## Problem to solve
Write out the entries once more, exactly as they appear.

(Dataset entries)

☆ ☆ ☆

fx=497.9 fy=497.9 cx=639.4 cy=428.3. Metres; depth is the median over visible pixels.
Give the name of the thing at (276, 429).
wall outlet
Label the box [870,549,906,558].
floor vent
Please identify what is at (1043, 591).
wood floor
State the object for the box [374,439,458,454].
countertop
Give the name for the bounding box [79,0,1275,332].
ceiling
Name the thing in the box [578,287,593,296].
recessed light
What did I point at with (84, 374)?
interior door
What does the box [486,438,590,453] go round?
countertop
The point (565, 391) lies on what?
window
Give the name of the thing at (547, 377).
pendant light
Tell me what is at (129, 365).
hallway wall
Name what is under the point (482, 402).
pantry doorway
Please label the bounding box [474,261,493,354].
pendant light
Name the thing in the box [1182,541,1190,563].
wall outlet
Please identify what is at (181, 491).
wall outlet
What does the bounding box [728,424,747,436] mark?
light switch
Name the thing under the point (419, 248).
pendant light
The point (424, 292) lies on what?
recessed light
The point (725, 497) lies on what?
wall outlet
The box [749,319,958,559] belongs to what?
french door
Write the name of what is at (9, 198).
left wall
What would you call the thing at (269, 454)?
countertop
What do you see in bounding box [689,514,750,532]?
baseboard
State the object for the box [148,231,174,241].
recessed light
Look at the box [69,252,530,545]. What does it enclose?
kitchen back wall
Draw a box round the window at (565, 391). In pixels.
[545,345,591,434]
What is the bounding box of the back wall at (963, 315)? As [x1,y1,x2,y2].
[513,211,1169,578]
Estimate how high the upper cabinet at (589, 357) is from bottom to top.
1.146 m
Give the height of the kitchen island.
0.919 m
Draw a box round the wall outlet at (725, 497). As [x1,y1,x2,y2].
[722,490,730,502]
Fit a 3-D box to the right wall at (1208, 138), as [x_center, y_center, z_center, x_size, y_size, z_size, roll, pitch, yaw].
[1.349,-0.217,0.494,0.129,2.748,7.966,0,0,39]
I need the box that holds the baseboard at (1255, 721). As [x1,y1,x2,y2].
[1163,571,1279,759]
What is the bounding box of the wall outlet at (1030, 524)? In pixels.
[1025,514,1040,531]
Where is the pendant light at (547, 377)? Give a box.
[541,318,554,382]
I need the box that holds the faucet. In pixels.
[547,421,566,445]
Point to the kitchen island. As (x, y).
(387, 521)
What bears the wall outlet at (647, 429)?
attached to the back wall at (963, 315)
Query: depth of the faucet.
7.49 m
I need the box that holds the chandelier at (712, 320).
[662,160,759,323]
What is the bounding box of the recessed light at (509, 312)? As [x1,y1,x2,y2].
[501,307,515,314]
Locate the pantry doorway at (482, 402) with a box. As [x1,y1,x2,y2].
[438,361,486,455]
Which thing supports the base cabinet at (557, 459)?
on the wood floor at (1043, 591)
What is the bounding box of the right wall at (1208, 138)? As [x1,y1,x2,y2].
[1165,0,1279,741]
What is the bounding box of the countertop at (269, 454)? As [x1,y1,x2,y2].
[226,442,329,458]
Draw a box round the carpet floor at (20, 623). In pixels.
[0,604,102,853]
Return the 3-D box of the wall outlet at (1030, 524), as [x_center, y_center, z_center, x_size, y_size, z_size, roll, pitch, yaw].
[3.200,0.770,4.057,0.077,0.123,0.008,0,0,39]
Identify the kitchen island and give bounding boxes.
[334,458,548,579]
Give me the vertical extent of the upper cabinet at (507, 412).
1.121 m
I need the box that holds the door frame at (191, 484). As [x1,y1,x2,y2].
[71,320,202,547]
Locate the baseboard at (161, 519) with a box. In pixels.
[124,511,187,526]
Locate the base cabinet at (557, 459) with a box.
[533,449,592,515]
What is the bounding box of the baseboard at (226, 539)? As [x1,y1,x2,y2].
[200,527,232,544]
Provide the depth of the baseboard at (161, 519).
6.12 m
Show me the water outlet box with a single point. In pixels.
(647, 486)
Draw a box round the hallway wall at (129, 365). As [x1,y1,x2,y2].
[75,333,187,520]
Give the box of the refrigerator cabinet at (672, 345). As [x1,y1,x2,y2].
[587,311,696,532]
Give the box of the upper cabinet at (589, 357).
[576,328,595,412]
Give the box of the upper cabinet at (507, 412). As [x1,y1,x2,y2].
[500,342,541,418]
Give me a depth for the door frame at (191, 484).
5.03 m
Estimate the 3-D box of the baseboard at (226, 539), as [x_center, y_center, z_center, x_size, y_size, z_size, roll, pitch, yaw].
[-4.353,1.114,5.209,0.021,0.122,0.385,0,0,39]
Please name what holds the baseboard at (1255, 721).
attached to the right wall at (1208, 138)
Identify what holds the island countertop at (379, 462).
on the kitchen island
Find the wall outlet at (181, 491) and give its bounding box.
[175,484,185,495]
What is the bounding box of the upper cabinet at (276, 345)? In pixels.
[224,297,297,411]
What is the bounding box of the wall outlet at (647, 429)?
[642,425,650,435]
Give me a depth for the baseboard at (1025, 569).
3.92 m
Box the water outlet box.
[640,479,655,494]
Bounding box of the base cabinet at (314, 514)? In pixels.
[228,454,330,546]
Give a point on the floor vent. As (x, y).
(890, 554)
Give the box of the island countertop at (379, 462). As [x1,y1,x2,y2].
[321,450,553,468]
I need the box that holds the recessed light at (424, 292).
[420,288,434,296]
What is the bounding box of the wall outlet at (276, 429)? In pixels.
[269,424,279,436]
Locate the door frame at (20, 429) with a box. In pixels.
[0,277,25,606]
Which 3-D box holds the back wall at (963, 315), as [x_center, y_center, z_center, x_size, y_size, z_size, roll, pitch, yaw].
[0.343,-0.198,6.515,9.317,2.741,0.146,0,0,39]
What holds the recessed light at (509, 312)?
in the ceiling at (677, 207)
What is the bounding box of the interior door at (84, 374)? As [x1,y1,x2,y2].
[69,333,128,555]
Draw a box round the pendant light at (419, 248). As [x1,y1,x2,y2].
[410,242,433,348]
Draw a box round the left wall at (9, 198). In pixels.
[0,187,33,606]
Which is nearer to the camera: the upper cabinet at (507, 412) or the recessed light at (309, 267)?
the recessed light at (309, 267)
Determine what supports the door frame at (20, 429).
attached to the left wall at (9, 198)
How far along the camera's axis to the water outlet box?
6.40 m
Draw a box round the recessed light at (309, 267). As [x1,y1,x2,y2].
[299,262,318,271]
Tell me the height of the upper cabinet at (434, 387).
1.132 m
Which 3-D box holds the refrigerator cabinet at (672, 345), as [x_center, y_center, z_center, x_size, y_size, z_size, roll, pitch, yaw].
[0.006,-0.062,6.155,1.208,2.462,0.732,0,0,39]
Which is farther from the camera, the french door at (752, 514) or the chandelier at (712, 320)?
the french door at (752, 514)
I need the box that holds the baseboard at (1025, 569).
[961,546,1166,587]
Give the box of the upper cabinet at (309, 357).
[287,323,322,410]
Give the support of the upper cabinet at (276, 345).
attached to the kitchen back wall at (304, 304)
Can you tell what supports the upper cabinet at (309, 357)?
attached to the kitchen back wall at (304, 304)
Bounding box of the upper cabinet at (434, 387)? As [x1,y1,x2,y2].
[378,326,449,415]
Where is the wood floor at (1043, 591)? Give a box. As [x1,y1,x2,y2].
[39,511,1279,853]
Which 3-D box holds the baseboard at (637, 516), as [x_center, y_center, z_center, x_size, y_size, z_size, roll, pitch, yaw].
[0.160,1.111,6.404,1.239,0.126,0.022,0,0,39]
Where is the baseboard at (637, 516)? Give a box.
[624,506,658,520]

☆ ☆ ☆

## Exercise output
fx=497.9 fy=497.9 cx=639.4 cy=428.3. Metres; depth is the median over visible pixels.
Give the name of the thing at (276, 429).
wall outlet
Label the box [870,549,906,558].
floor vent
Please identify what is at (1043, 591).
wood floor
State the object for the box [374,439,458,454].
countertop
Give the name for the bounding box [79,0,1275,332].
ceiling
Name the thing in the box [578,287,593,296].
recessed light
What did I point at with (84, 374)?
interior door
What does the box [486,438,590,453] go round?
countertop
The point (565, 391) lies on what?
window
Give the name of the thing at (547, 377).
pendant light
Tell me what is at (129, 365).
hallway wall
Name what is under the point (482, 402).
pantry doorway
Please label the bounding box [474,261,493,354].
pendant light
Name the thing in the box [1182,541,1190,563].
wall outlet
Please identify what is at (181, 491).
wall outlet
What does the bounding box [728,424,747,436] mark?
light switch
Name the thing under the point (419, 248).
pendant light
The point (424, 292) lies on what?
recessed light
The point (725, 497) lies on what?
wall outlet
The box [749,319,958,559] belongs to what?
french door
Write the name of what is at (9, 198).
left wall
What would you call the thing at (269, 454)?
countertop
What do you see in bounding box [689,514,750,532]?
baseboard
State the object for the box [148,231,174,241].
recessed light
Look at the box [69,252,530,545]. What does it enclose?
kitchen back wall
Draw a box round the window at (565, 391). In pixels.
[545,345,591,434]
What is the bounding box of the back wall at (963, 315)? As [x1,y1,x2,y2].
[513,211,1169,578]
Estimate how high the upper cabinet at (589, 357) is from bottom to top.
1.146 m
Give the height of the kitchen island.
0.919 m
Draw a box round the wall outlet at (725, 497). As [x1,y1,x2,y2].
[722,490,730,502]
Fit a 3-D box to the right wall at (1208, 138), as [x_center, y_center, z_center, x_size, y_size, z_size, roll, pitch, yaw].
[1.349,-0.217,0.494,0.129,2.748,7.966,0,0,39]
I need the box that holds the baseboard at (1255, 721). As [x1,y1,x2,y2].
[1163,571,1279,759]
What is the bounding box of the wall outlet at (1030, 524)? In pixels.
[1025,514,1040,531]
Where is the pendant light at (547, 377)? Give a box.
[541,318,554,382]
I need the box that holds the faucet. In pixels.
[547,421,566,445]
Point to the kitchen island. As (x, y).
(387, 521)
What bears the wall outlet at (647, 429)?
attached to the back wall at (963, 315)
Query: depth of the faucet.
7.49 m
I need the box that holds the chandelier at (712, 320).
[662,160,759,323]
What is the bounding box of the recessed light at (509, 312)? As [x1,y1,x2,y2].
[501,307,515,314]
Locate the pantry doorway at (482, 402) with a box. As [x1,y1,x2,y2].
[438,361,486,455]
Which thing supports the base cabinet at (557, 459)?
on the wood floor at (1043, 591)
What is the bounding box of the right wall at (1208, 138)? As [x1,y1,x2,y2].
[1165,0,1279,741]
What is the bounding box of the countertop at (269, 454)? As [x1,y1,x2,y2].
[226,442,329,458]
Draw a box round the carpet floor at (20, 623). In pixels.
[0,604,102,853]
Return the 3-D box of the wall outlet at (1030, 524), as [x_center, y_center, z_center, x_size, y_size, z_size, roll, pitch, yaw].
[3.200,0.770,4.057,0.077,0.123,0.008,0,0,39]
Identify the kitchen island and give bounding boxes.
[334,458,548,579]
Give me the vertical extent of the upper cabinet at (507, 412).
1.121 m
I need the box that holds the door frame at (191, 484). As [x1,y1,x2,y2].
[71,320,202,547]
Locate the baseboard at (161, 519) with a box. In pixels.
[124,511,187,526]
Locate the base cabinet at (557, 459) with a box.
[533,449,592,515]
What is the bounding box of the baseboard at (226, 539)? As [x1,y1,x2,y2].
[200,527,232,544]
Provide the depth of the baseboard at (161, 519).
6.12 m
Show me the water outlet box with a single point. In pixels.
(647, 486)
Draw a box round the hallway wall at (129, 365). As [x1,y1,x2,y2].
[75,333,187,520]
Give the box of the refrigerator cabinet at (672, 345). As [x1,y1,x2,y2].
[587,311,696,532]
Give the box of the upper cabinet at (589, 357).
[576,328,595,412]
Give the box of the upper cabinet at (507, 412). As [x1,y1,x2,y2].
[500,342,541,418]
Give me a depth for the door frame at (191, 484).
5.03 m
Estimate the 3-D box of the baseboard at (226, 539), as [x_center, y_center, z_center, x_size, y_size, z_size, roll, pitch, yaw].
[-4.353,1.114,5.209,0.021,0.122,0.385,0,0,39]
Please name what holds the baseboard at (1255, 721).
attached to the right wall at (1208, 138)
Identify what holds the island countertop at (379, 462).
on the kitchen island
Find the wall outlet at (181, 491) and give its bounding box.
[175,484,185,495]
What is the bounding box of the upper cabinet at (276, 345)? In pixels.
[224,297,297,411]
What is the bounding box of the wall outlet at (647, 429)?
[642,425,650,435]
Give me a depth for the baseboard at (1025, 569).
3.92 m
Box the water outlet box.
[640,479,655,494]
Bounding box of the base cabinet at (314, 514)? In pixels.
[228,454,330,546]
Give a point on the floor vent. As (x, y).
(890, 554)
Give the box of the island countertop at (379, 462). As [x1,y1,x2,y2].
[321,450,553,468]
I need the box that holds the recessed light at (424, 292).
[420,288,434,296]
What is the bounding box of the wall outlet at (276, 429)? In pixels.
[269,424,279,436]
Locate the door frame at (20, 429) with a box. In pixels.
[0,277,25,606]
Which 3-D box holds the back wall at (963, 315), as [x_center, y_center, z_center, x_size, y_size, z_size, roll, pitch, yaw].
[0.343,-0.198,6.515,9.317,2.741,0.146,0,0,39]
What holds the recessed light at (509, 312)?
in the ceiling at (677, 207)
What is the bounding box of the interior door at (84, 374)? As [x1,y1,x2,y2].
[69,333,128,555]
Draw a box round the pendant light at (419, 248). As [x1,y1,x2,y2].
[410,242,433,348]
Draw a box round the left wall at (9, 198). In pixels.
[0,187,33,606]
Which is nearer to the camera: the upper cabinet at (507, 412) or the recessed light at (309, 267)?
the recessed light at (309, 267)
Determine what supports the door frame at (20, 429).
attached to the left wall at (9, 198)
How far along the camera's axis to the water outlet box?
6.40 m
Draw a box round the recessed light at (309, 267). As [x1,y1,x2,y2].
[299,262,318,271]
Tell me the height of the upper cabinet at (434, 387).
1.132 m
Which 3-D box holds the refrigerator cabinet at (672, 345), as [x_center, y_center, z_center, x_size, y_size, z_size, roll, pitch, yaw].
[0.006,-0.062,6.155,1.208,2.462,0.732,0,0,39]
Which is farther from the camera, the french door at (752, 514) or the chandelier at (712, 320)?
the french door at (752, 514)
I need the box that holds the baseboard at (1025, 569).
[961,546,1166,587]
Give the box of the upper cabinet at (309, 357).
[287,323,322,410]
Give the support of the upper cabinet at (276, 345).
attached to the kitchen back wall at (304, 304)
Can you tell what supports the upper cabinet at (309, 357)?
attached to the kitchen back wall at (304, 304)
Bounding box of the upper cabinet at (434, 387)? As [x1,y1,x2,y2].
[378,326,449,415]
Where is the wood floor at (1043, 591)? Give a box. As [x1,y1,x2,y2].
[39,511,1279,853]
Which 3-D box holds the baseboard at (637, 516), as [x_center, y_center, z_center, x_size, y_size, z_size, roll, pitch, yaw].
[0.160,1.111,6.404,1.239,0.126,0.022,0,0,39]
Where is the baseboard at (637, 516)? Give a box.
[624,506,658,520]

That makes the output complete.